What Is a Refinance Break-Even Point?
The refinance break-even point is the number of months you must stay in your home after refinancing for the accumulated monthly payment savings to equal the closing costs you paid at refi. If you sell or refinance again before the break-even month, you lose money on the deal. If you stay past it, every additional month of lower payments is pure savings. The break-even formula is simple: closing costs divided by monthly payment reduction equals the number of months to recoup.
A classic rule of thumb says refinancing is worth it if the new rate is at least 0.5 to 1 percentage point below your current rate and you plan to stay in the home for 3 to 5 more years. This calculator lets you test any combination of balance, rate, term, and closing costs against that rule.
How the Calculation Works
Two monthly payments are computed using the standard amortization formula. Payment = Balance times (r times (1 + r)^n) divided by ((1 + r)^n - 1), where r is the monthly rate and n is the number of payments. The difference between current and new monthly payment is your monthly savings. Divide closing costs by monthly savings to get break-even months. The calculator also shows total lifetime interest on both loans so you can spot the trap of resetting a 27-year loan back to 30 years — even at a lower rate, a longer term can cost more in total interest despite lower monthly payments.
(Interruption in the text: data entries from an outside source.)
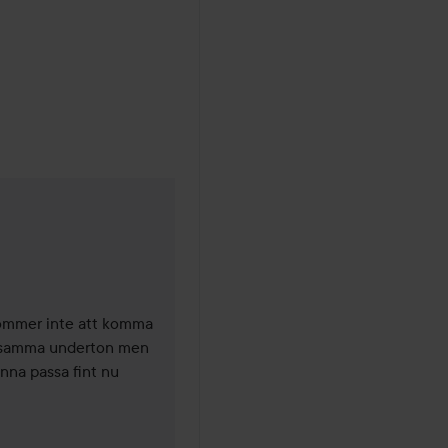
ad
ommer inte att komma 
 i samma underton men 
na passa fint nu 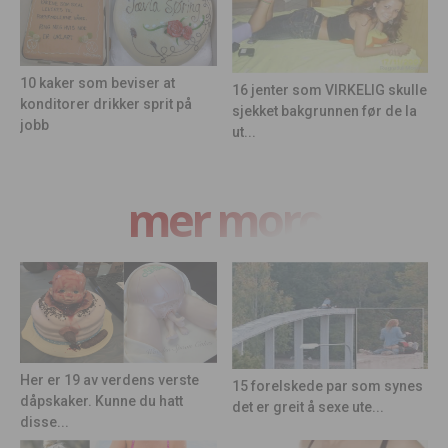
10 kaker som beviser at
16 jenter som VIRKELIG skulle
konditorer drikker sprit på
sjekket bakgrunnen før de la
jobb
ut...
mer moro
Her er 19 av verdens verste
15 forelskede par som synes
dåpskaker. Kunne du hatt
det er greit å sexe ute...
disse...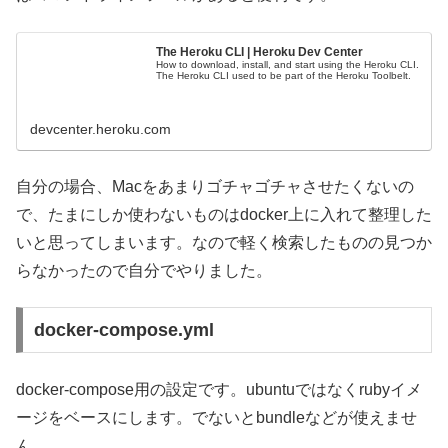
The Heroku CLI | Heroku Dev Center
How to download, install, and start using the Heroku CLI.
The Heroku CLI used to be part of the Heroku Toolbelt.
devcenter.heroku.com
自分の場合、Macをあまりゴチャゴチャさせたくないの
で、たまにしか使わないものはdocker上に入れて整理した
いと思ってしまいます。なので軽く検索したものの見つか
らなかったので自分でやりました。
docker-compose.yml
docker-compose用の設定です。ubuntuではなくrubyイメ
ージをベースにします。でないとbundleなどが使えませ
ん。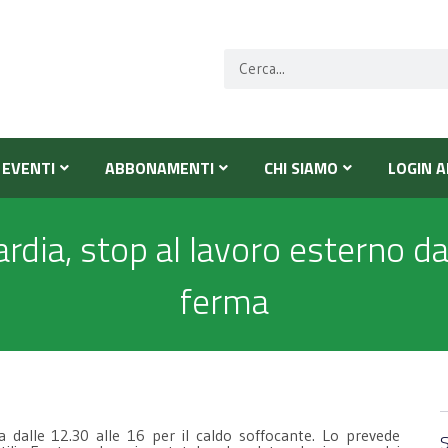
EVENTI
ABBONAMENTI
CHI SIAMO
LOGIN A
dia, stop al lavoro esterno dall
ferma
a dalle 12.30 alle 16 per il caldo soffocante. Lo prevede
S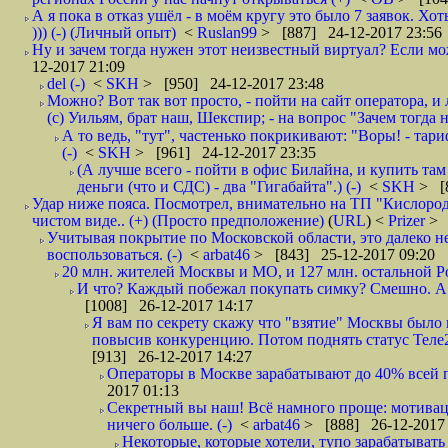
А я пока в отказ ушёл - в моём кругу это было 7 заявок. Х
))) (-) (Личный опыт)
<
Ruslan99
> [887] 24-12-2017 23:56
Ну и зачем тогда нужен этот неизвестный виртуал? Если м
12-2017 21:09
del (-)
<
SKH
> [950] 24-12-2017 23:48
Можно? Вот так вот просто, - пойти на сайт оператора, и л
(с) Уильям, брат наш, Шекспир; - на вопрос "Зачем тогда 
А то ведь, "тут", частенько покрикивают: "Воры! - тариф-
(-)
<
SKH
> [961] 24-12-2017 23:35
(А лучше всего - пойти в офис Билайна, и купить там 
деньги (что и СДС) - два "Гигабайта".) (-)
<
SKH
> [
Удар ниже пояса. Посмотрел, внимательно на ТП "Кислород"
чистом виде.. (+) (Просто предположение)
(
URL
) <
Prizer
> 
Учитывая покрытие по Московской области, это далеко н
воспользоваться. (-)
<
arbat46
> [843] 25-12-2017 09:20
20 млн. жителей Москвы и МО, и 127 млн. остальной Рос
И что? Каждый побежал покупать симку? Смешно. А вт
[1008] 26-12-2017 14:17
Я вам по секрету скажу что "взятие" Москвы было 
повысив конкуренцию. Потом поднять статус Теле2 
[913] 26-12-2017 14:27
Операторы в Москве зарабатывают до 40% всей пр
2017 01:13
Секретный вы наш! Всё намного проще: мотиваци
ничего больше. (-)
<
arbat46
> [888] 26-12-2017 
Некоторые, которые хотели, тупо зарабатывать 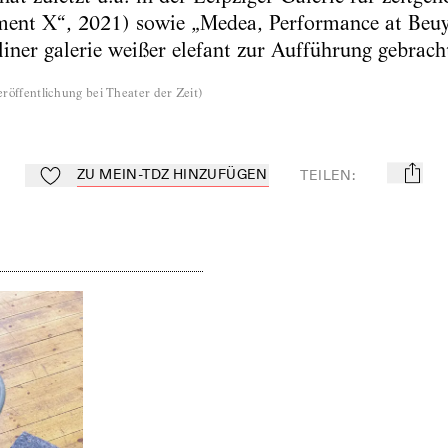
tment X“, 2021) sowie „Medea, Performance at Beuy
liner galerie weißer elefant zur Aufführung gebrach
röffentlichung bei Theater der Zeit
)
ZU MEIN-TDZ HINZUFÜGEN
TEILEN
:
mail
Zu Mein-TdZ hinzufügen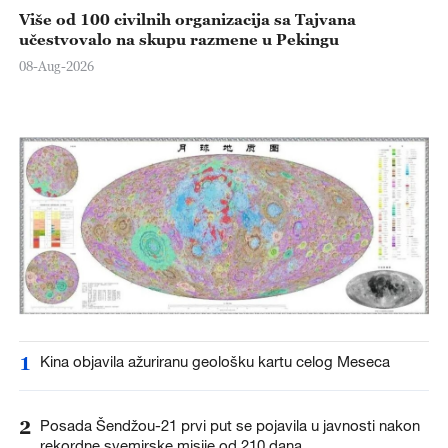
Više od 100 civilnih organizacija sa Tajvana
učestvovalo na skupu razmene u Pekingu
08-Aug-2026
1
Kina objavila ažuriranu geološku kartu celog Meseca
2
Posada Šendžou-21 prvi put se pojavila u javnosti nakon
rekordne svemirske misije od 210 dana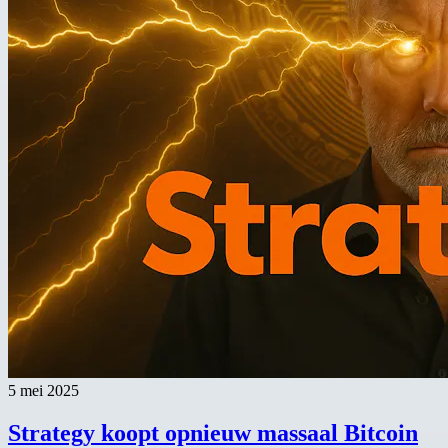
5 mei 2025
Strategy koopt opnieuw massaal Bitcoin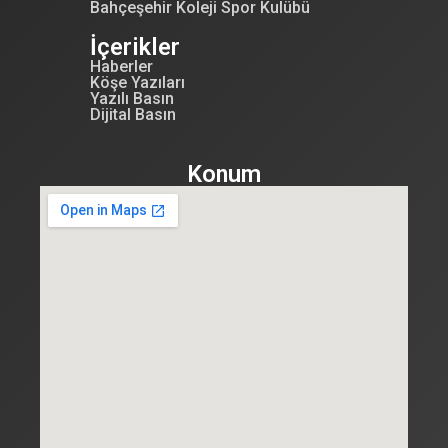
Bahçeşehir Koleji Spor Kulübü
İçerikler
Haberler
Köşe Yazıları
Yazılı Basın
Dijital Basın
Konum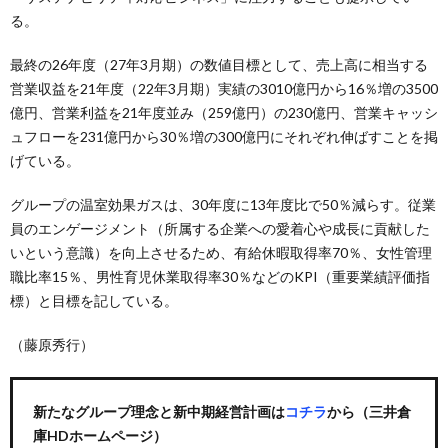
る。
最終の26年度（27年3月期）の数値目標として、売上高に相当する
営業収益を21年度（22年3月期）実績の3010億円から16％増の3500
億円、営業利益を21年度並み（259億円）の230億円、営業キャッシ
ュフローを231億円から30％増の300億円にそれぞれ伸ばすことを掲
げている。
グループの温室効果ガスは、30年度に13年度比で50％減らす。従業
員のエンゲージメント（所属する企業への愛着心や成長に貢献した
いという意識）を向上させるため、有給休暇取得率70％、女性管理
職比率15％、男性育児休業取得率30％などのKPI（重要業績評価指
標）と目標を記している。
（藤原秀行）
新たなグループ理念と新中期経営計画は
コチラ
から（三井倉
庫HDホームページ）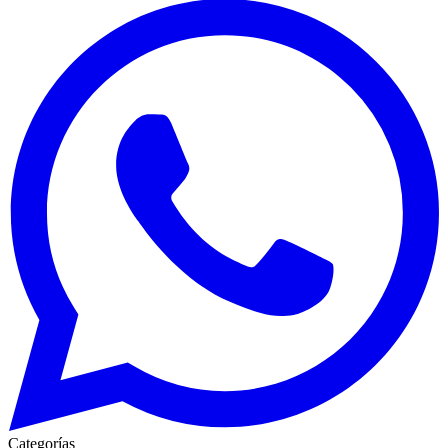
Categorías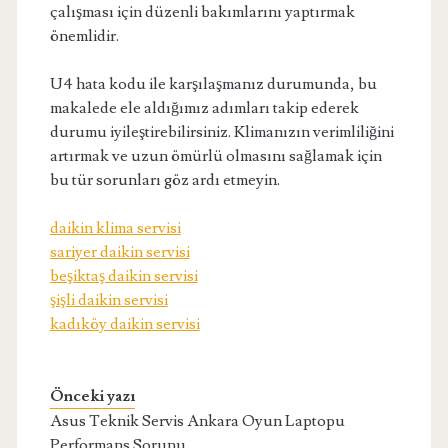
çalışması için düzenli bakımlarını yaptırmak
önemlidir.
U4 hata kodu ile karşılaşmanız durumunda, bu
makalede ele aldığımız adımları takip ederek
durumu iyileştirebilirsiniz. Klimanızın verimliliğini
artırmak ve uzun ömürlü olmasını sağlamak için
bu tür sorunları göz ardı etmeyin.
daikin klima servisi
sariyer daikin servisi
beşiktaş daikin servisi
şişli daikin servisi
kadıköy daikin servisi
Önceki yazı
Asus Teknik Servis Ankara Oyun Laptopu
Performans Sorunu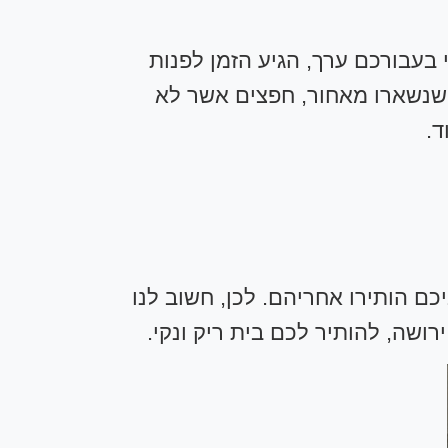
בעבורכם ערך, הגיע הזמן לפנות
ם שנשארו מאחור, חפצים אשר לא
ד.
כם הותירו אחריהם. לכן, חשוב לנו
רושה, להותיר לכם בית ריק ונקי.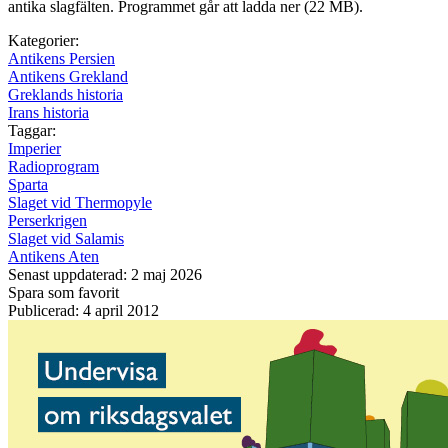
antika slagfälten. Programmet går att ladda ner (22 MB).
Kategorier:
Antikens Persien
Antikens Grekland
Greklands historia
Irans historia
Taggar:
Imperier
Radioprogram
Sparta
Slaget vid Thermopyle
Perserkrigen
Slaget vid Salamis
Antikens Aten
Senast uppdaterad: 2 maj 2026
Spara som favorit
Publicerad: 4 april 2012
Real-world tip: if your rate drop is small but closing costs are high, consider a no-cost refinance where the lender pays closing costs in exchange for a slightly higher rate. The break-even is instant but lifetime savings are smaller.
When Refinancing Makes Sense
Refinancing is most profitable when your new rate is at least 0.75 to 1 percent lower, you plan to stay at least 3 years, and you can avoid extending the term dramatically. Other good reasons: eliminating private mortgage insurance once you hit 20 percent equity, converting an adjustable-rate mortgage to a fixed rate before it resets, or consolidating a HELOC into a single fixed-rate first mortgage. Avoid refinancing if you plan to move within 18 months, if your credit score has dropped since the original loan, or if closing costs exceed 5 percent of the balance.
Always shop at least 3 lenders and get Loan Estimates on the same day so the rates are comparable. Lender fees vary widely, and Origination Charge is the most negotiable line item. Last updated April 2026.